The New York state-based chain in filings attributed missteps to supervisory officials no longer with the company.

The Department of Justice announced the False Claims Act settlement on Wednesday, about a week after involved parties completed their sign-offs on the deal.

Whistleblowers Stacey Rosenberger and Kelley Retig, former rehab providers for The Grand system, will collect more than $4 million for their part in drawing attention to questionable practices that initiated the widespread federal investigation.

The Medicare, Medicaid and Department of Department of Defense’s TRICARE programs all were defrauded, officials said. The Grand fostered a system of overbilling for Medicare therapy services that was unreasonable, unnecessary, unskilled or that “simply did not occur as billed” from as early as the start of 2014 to Sept. 20, 2019.

Grand Health Care officials admitted that quotas were used to inflate lengths of stay and keep a certain percentage of beneficiaries billed at the highest reimbursement levels, a DOJ statement said.

A call to company headquarters seeking comment Wednesday afternoon was not returned.

Weekly discharges limited

As part of its schemes, “ the Grand directed that no more than three patients be discharged from any facility per week and instructed that no Medicare Part A patients should be discharged from rehabilitation therapy unless it had been discussed with corporate officials,” Department of Justice officials said.

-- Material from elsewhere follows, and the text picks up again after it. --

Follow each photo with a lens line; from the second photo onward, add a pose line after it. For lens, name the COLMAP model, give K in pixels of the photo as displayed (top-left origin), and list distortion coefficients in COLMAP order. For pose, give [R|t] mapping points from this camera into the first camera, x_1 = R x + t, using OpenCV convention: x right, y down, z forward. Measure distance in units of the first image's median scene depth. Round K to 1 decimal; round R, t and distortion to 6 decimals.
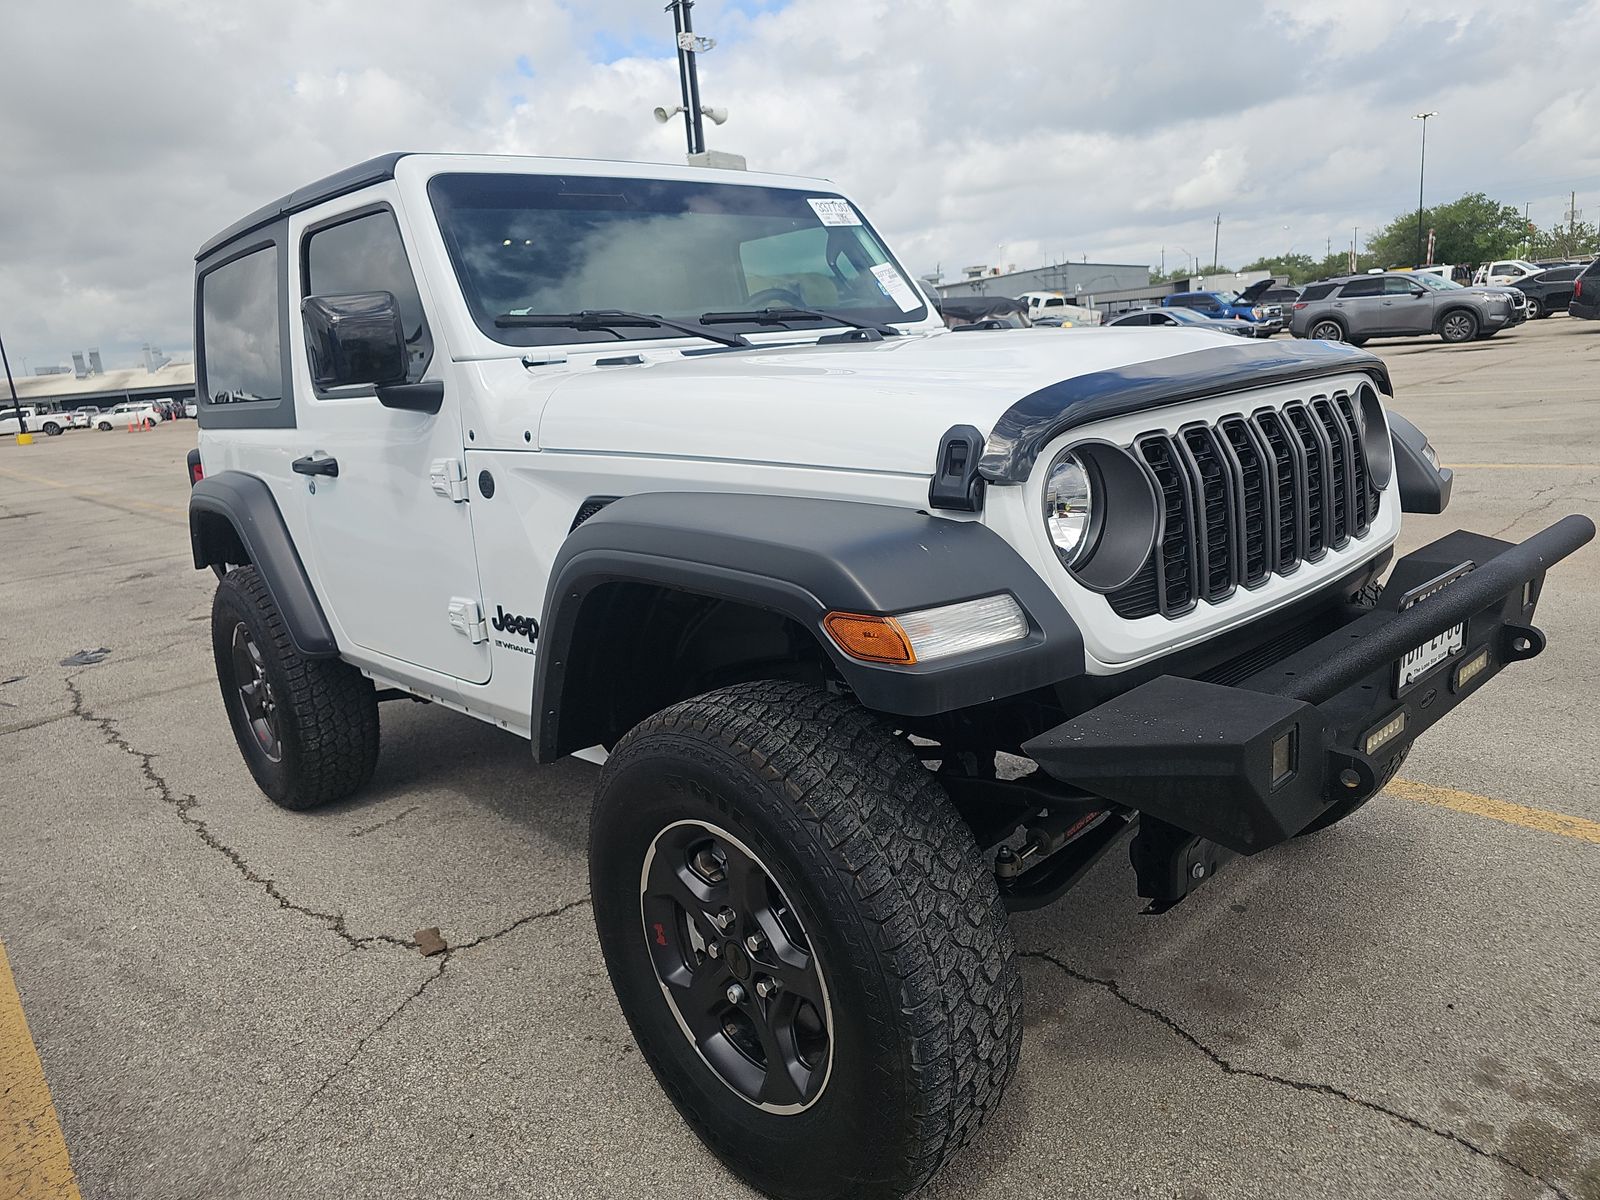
lens RADIAL K [[1098.9, 0, 795.6], [0, 1098.9, 595.0], [0, 0, 1]] dist [-0.001111, 0.000394]
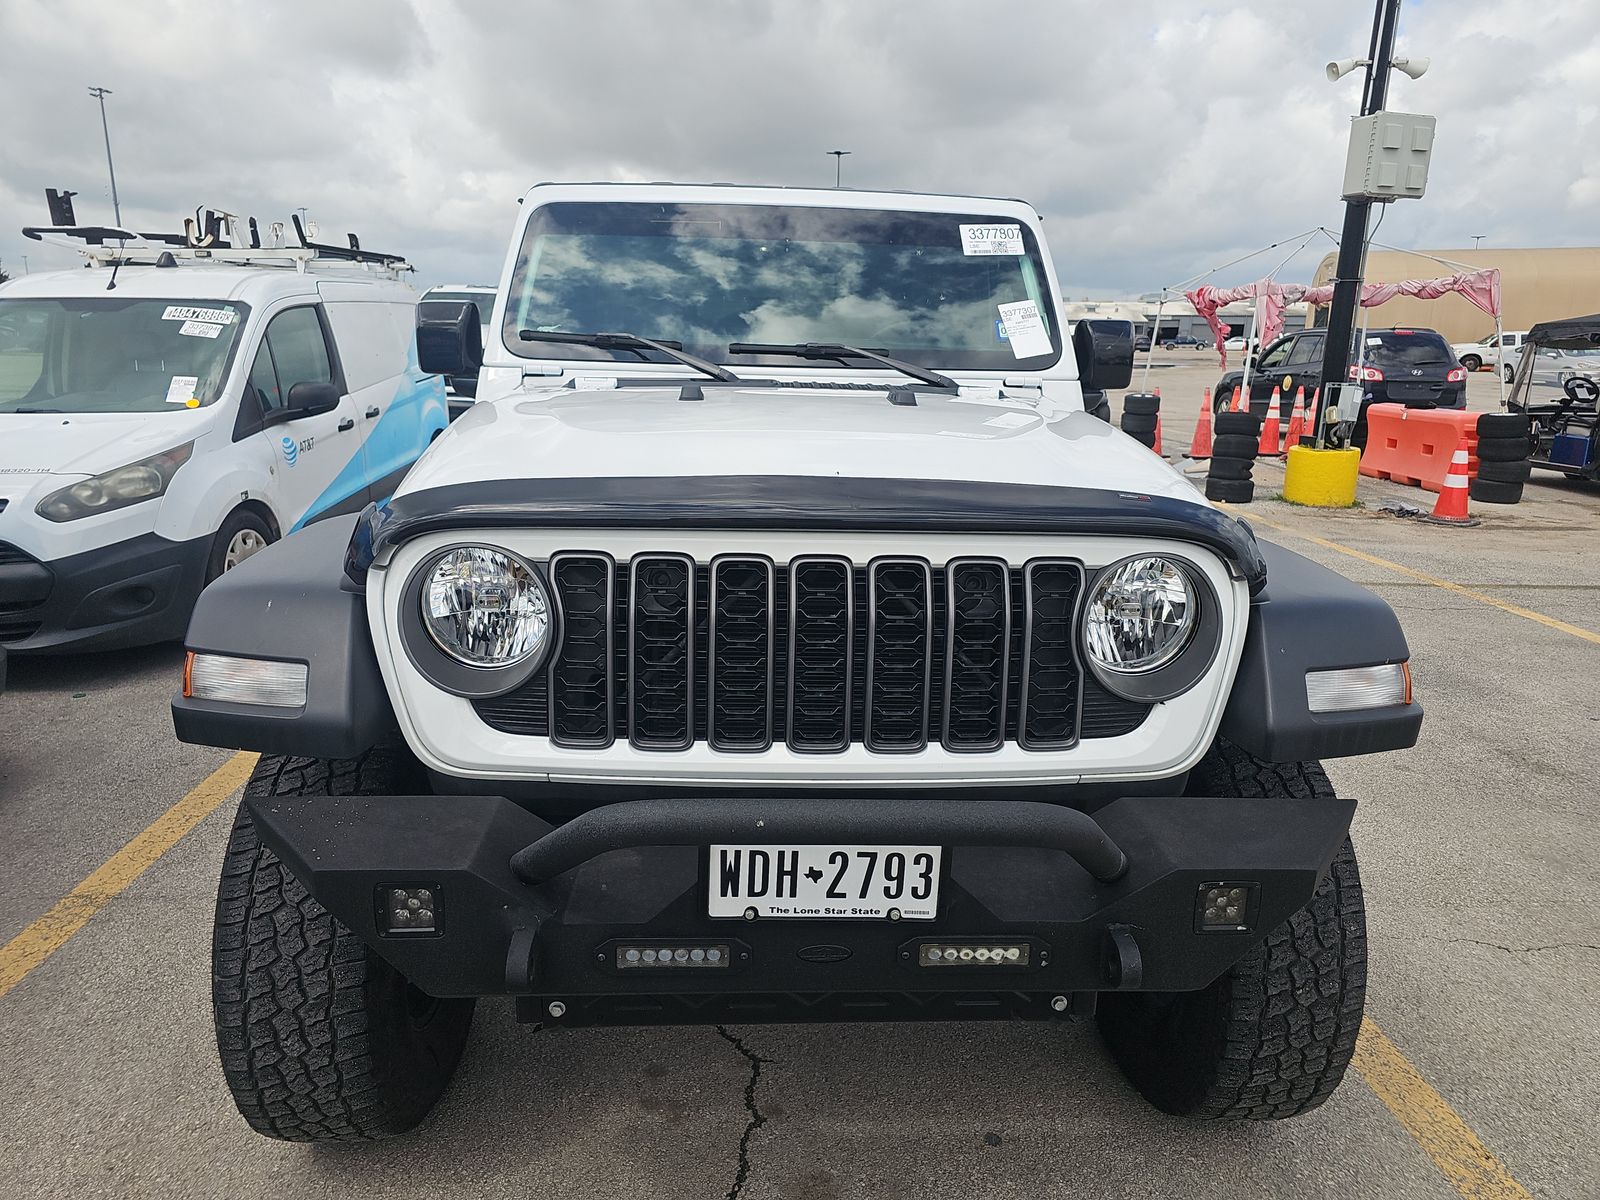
lens RADIAL K [[1107.2, 0, 807.3], [0, 1107.2, 600.6], [0, 0, 1]] dist [0.002352, -0.007219]
pose [[0.757217, 0.240533, -0.607261, 0.544504], [-0.210966, 0.969959, 0.121133, -0.135567], [0.618155, 0.036388, 0.785214, 0.192136]]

In some instances, managers who did not personally evaluate or treat patients dictated how many therapy minutes a patient would receive. The company also agreed that at times supervisors falsified the amount of therapy delivered and instructed employees to do so “well after the therapy was allegedly rendered.”

The billings occurred under the Resource Utilization Groups billing system, which was swapped out in October 2019 in favor of the current Patient Driven Payment Model. Under the RUGs system, reimbursements were predicated almost entirely upon the levels of therapy a patient received, which led to numerous cases of massive upcoding and suspicious clustering of patients near upper pay thresholds of various groupers.

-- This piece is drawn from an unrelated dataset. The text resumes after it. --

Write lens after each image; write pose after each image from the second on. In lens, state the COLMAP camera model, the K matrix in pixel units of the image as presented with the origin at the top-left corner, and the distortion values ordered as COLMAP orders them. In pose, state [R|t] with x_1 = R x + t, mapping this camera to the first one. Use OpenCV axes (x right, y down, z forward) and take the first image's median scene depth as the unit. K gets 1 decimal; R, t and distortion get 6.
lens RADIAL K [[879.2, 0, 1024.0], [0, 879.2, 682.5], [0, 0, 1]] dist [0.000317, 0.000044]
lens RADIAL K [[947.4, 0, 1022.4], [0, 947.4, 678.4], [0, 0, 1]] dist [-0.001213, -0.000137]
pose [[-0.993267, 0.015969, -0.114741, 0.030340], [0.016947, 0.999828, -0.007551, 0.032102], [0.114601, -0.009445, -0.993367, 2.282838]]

Included in Wednesday’s settlement announcement was resolution of federal allegations that the company submitted inflated Medicaid claims for services delivered from 2016 to 2021 at a single Grand location.

The company will undergo independent review of its therapy billing processes for five years under a corporate integrity agreement.

“As a part of this settlement, the defendants acknowledged that they obtained funds from the Medicare program to which they were not entitled,” noted Special Agent in Charge Naomi Gruchacz of the Health and Human Services Office of Inspector General. 

The case is formally referred to as United States ex rel. Rosenberger and Retig v. Strauss Ventures, LLC, et al., No. 1:19-cv-1311 (N.D.N.Y.).The full settlement notes that company has five years to pay the settlement, which with interest will total more than $23 million if it runs its full course. CEO and majority owner Jeremy Strauss signed an unconditional guarantee to cover all payments.

The US Attorney’s Office, the Justice Department, HHS-OIG; and the Department of Defense Office of Inspector General all took part in the investigation.